Daily Management Review

Its Second SPAC Start Trading In Singapore While A Third Is Set To Debut


Its Second SPAC Start Trading In Singapore While A Third Is Set To Debut
A day after Singapore’s first-ever SPAC, Vertex Technology Acquisition Corporation, started trading publicly on the city state’s exchange, a second blank check firm began doing the same on Friday.
Pegasus Asia's stock began Friday at $5.01 Singapore dollars, unchanged from the $5 Singapore dollar offer price. The initial public offering raised $170 million Singapore dollars ($126.27 million) in gross profits.
It is the first international-backed Singapore-listed special purpose acquisition company, with Tikehau Capital, a European asset manager, and Financière Agache, a holding company of Bernard Arnault, chairman, and CEO of French luxury conglomerate LVMH, as sponsors.
“We feel quite confident that we should be able to find the right acquisition,” Neil Parekh, CEO and non-independent director at Pegasus Asia said. 
At Tikehau Capital, Parekh is a partner and the head of Asia, Australia, and New Zealand.
To locate its target acquisition, he said the blank check company will focus on tech-enabled firms in areas such as financial, consumer, real estate, health, and digital services.
The Singapore Exchange announced guidelines last year that would allow SPACs to list on the main board of the exchange.
The SPAC must have a minimum market capitalization of $150 million Singapore dollars and must de-SPAC after 24 months, though corporations can request a 12-month extension if they meet specific criteria.
SPACs are shell corporations formed for the sole aim of merging with or acquiring an existing private company and bringing it public through an initial public offering. The process of taking a private firm public is known as de-SPACing.
Pegasus Asia claimed in a regulatory filing that "substantial interest" for the offering came from overseas funds, institutional investors, family offices, high-net-worth individuals, and retail investors.
Pegasus Asia's foreign offering included 29 million offer units, including 4 million units that Pegasus Asia can purchase back with a put option.
The 600,000 offer units in Singapore's public offer were 7.8 times oversubscribed, with 1,108 valid applications for 4.68 million units worth $23.4 million Singapore dollars as of Wednesday midday.
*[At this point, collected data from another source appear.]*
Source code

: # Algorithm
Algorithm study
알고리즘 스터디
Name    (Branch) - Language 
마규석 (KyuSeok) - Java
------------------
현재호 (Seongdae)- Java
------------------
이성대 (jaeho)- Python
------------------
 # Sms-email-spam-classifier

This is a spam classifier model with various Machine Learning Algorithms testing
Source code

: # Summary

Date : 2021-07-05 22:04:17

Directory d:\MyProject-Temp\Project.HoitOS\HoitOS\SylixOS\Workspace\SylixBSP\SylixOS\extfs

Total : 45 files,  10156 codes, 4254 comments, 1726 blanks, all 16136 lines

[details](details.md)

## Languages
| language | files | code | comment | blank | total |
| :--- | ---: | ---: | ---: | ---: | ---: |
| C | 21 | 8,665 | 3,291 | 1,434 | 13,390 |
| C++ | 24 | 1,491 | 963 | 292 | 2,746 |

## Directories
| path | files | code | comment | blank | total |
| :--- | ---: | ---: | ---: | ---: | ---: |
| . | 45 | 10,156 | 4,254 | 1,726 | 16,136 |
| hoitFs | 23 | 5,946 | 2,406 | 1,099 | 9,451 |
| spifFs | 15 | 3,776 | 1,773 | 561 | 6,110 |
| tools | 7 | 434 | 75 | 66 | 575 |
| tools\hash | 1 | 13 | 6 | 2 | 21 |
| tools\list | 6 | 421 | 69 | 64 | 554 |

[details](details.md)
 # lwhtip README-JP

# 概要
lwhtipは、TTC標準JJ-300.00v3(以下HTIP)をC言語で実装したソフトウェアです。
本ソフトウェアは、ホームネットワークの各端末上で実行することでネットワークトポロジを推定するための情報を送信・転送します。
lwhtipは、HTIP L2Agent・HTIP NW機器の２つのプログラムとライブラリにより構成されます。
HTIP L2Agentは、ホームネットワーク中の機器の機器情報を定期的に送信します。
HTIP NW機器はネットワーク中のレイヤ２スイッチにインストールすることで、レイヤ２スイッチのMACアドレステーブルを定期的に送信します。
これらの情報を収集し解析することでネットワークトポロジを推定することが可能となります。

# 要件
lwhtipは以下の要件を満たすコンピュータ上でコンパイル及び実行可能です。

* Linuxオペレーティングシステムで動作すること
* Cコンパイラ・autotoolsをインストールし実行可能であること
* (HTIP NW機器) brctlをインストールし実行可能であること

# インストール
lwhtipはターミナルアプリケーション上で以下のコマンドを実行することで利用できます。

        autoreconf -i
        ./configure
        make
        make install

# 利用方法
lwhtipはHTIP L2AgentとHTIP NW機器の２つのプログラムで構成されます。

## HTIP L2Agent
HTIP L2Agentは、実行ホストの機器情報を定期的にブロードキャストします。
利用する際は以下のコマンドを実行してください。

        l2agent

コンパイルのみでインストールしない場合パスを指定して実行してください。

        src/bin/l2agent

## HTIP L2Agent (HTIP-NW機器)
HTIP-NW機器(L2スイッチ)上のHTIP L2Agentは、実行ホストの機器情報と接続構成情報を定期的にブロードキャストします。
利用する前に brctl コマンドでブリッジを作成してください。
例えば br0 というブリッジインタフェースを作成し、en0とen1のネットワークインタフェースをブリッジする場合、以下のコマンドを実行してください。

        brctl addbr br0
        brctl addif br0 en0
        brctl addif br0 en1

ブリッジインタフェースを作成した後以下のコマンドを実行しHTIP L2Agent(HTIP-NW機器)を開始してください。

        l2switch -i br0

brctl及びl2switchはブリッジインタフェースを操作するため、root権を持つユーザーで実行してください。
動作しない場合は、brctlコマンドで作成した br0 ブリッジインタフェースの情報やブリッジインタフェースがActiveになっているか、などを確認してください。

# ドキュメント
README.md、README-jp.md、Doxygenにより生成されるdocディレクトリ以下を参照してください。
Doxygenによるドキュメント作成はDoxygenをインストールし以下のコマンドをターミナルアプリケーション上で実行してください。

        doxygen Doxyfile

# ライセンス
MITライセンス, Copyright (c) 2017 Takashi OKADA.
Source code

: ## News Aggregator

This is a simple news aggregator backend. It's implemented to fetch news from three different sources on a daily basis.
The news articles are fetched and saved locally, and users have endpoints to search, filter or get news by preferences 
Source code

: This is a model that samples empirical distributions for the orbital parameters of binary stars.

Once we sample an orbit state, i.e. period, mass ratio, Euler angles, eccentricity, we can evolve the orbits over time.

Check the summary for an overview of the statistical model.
One new share and one-half of a warrant were included in each unit. A stock warrant permits an investor to buy a company's stock at a predetermined price and on a predetermined date.
The shares and public warrants will trade separately 45 days after the initial public offering, which is anticipated to take place on March 7.
When the Singapore Exchange released a consultation paper for SPACs, Pegasus Asia CEO Parekh indicated that asset management Tikehau Capital was already looking at a number of companies in the region that wanted to list.
“We had a chance to look at that very closely and contribute some ideas to that,” he said.
“The final rules came out and we felt the rules were very attractive, very good, balanced rules – guardrails to protect investors. At the same time, enough incentives for sponsors to do deals as well as for company founders to take advantage of going public through this route,” Parekh added.
The SPAC's joint issue managers were Citigroup and UBS.
Blank-check firms are gaining popularity in Asia, with an increasing number of sponsors based in the area.
Grab, one of Southeast Asia's most well-known companies went public in the United States through a SPAC deal.
Singapore wants to become a major Asian center for companies that write blank checks.